(Beginning of Extracted information)

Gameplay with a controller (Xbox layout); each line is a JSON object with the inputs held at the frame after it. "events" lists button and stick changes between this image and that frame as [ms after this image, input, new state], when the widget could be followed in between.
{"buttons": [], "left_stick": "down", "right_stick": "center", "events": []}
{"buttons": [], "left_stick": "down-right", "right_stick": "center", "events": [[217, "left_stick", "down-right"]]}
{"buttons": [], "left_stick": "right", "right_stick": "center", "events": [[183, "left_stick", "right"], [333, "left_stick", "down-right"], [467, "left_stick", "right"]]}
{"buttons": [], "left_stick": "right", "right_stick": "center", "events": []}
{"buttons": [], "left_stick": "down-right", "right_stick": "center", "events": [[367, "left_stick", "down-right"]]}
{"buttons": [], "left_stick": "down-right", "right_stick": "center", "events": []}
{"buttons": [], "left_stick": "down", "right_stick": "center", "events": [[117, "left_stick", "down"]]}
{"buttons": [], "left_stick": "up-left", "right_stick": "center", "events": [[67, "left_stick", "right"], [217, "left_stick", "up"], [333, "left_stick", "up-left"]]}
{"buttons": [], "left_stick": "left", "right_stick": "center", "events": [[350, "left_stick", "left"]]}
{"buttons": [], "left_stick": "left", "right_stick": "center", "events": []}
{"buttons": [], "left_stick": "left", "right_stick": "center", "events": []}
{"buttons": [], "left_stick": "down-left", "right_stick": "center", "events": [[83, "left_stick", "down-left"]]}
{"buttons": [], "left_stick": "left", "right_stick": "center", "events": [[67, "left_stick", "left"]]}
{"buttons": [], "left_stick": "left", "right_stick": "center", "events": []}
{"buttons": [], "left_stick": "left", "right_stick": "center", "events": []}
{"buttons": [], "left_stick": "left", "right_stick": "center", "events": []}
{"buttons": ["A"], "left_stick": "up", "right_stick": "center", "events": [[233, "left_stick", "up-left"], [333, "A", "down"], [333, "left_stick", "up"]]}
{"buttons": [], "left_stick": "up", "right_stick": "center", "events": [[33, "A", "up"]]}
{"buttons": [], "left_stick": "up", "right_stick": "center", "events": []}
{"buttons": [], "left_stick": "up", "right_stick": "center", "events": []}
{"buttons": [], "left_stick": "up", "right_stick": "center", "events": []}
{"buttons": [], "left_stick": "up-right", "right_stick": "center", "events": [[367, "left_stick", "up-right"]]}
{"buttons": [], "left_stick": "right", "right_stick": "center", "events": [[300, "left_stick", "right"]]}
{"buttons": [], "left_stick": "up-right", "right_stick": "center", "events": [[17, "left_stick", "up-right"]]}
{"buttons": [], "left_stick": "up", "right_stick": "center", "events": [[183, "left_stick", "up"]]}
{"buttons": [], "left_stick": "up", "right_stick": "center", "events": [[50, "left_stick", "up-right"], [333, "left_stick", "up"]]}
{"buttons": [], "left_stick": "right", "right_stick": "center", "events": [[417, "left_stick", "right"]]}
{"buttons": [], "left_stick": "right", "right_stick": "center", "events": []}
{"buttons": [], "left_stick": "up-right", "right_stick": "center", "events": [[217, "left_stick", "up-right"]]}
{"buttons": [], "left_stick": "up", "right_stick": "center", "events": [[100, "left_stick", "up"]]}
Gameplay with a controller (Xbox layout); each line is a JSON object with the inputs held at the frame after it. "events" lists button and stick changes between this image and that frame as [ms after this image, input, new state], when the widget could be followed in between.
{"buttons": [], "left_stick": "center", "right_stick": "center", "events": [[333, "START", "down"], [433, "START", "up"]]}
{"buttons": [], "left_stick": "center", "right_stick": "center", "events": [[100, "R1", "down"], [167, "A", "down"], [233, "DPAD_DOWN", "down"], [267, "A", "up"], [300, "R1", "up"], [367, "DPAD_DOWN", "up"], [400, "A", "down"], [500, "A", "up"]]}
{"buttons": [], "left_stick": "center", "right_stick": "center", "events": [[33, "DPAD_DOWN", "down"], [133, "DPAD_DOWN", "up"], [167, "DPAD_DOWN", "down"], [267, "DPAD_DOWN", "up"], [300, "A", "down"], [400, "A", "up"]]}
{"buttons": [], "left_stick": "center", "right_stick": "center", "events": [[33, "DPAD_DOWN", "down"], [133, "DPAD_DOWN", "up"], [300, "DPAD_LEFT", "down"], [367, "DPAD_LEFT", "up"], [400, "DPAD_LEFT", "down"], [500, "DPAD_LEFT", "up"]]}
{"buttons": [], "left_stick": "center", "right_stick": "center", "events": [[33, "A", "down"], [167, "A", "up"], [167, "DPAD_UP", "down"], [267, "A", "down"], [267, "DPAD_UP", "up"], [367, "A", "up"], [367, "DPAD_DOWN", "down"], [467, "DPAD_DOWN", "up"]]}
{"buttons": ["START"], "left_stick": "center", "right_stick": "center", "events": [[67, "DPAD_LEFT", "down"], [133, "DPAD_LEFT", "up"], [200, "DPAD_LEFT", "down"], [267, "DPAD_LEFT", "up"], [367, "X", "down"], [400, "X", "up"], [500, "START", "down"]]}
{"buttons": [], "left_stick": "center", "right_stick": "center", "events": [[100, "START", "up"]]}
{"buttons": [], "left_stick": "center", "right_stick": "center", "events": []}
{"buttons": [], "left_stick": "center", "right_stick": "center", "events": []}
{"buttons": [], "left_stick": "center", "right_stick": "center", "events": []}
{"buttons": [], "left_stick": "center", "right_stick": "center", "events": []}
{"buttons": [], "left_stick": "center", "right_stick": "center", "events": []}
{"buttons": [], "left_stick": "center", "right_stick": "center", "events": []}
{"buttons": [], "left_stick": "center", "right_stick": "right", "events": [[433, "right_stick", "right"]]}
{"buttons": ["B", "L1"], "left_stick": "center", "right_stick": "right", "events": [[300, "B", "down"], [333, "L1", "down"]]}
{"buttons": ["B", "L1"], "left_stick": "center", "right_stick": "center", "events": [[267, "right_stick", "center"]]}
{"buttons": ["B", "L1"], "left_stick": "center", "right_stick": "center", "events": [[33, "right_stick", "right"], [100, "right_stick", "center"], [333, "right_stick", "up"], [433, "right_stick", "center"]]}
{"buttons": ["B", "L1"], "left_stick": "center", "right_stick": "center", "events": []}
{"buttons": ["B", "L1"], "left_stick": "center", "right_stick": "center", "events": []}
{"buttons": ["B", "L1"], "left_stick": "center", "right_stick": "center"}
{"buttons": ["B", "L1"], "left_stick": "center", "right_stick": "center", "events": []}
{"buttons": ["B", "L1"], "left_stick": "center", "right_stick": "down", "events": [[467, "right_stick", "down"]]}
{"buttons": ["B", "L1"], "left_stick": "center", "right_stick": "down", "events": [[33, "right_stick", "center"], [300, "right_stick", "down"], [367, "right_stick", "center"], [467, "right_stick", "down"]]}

(End of Extracted information)

» **What you should do**
For the records above, state how many lines include the string "START", giving the number and nothing else.

» **Reply to the task**
3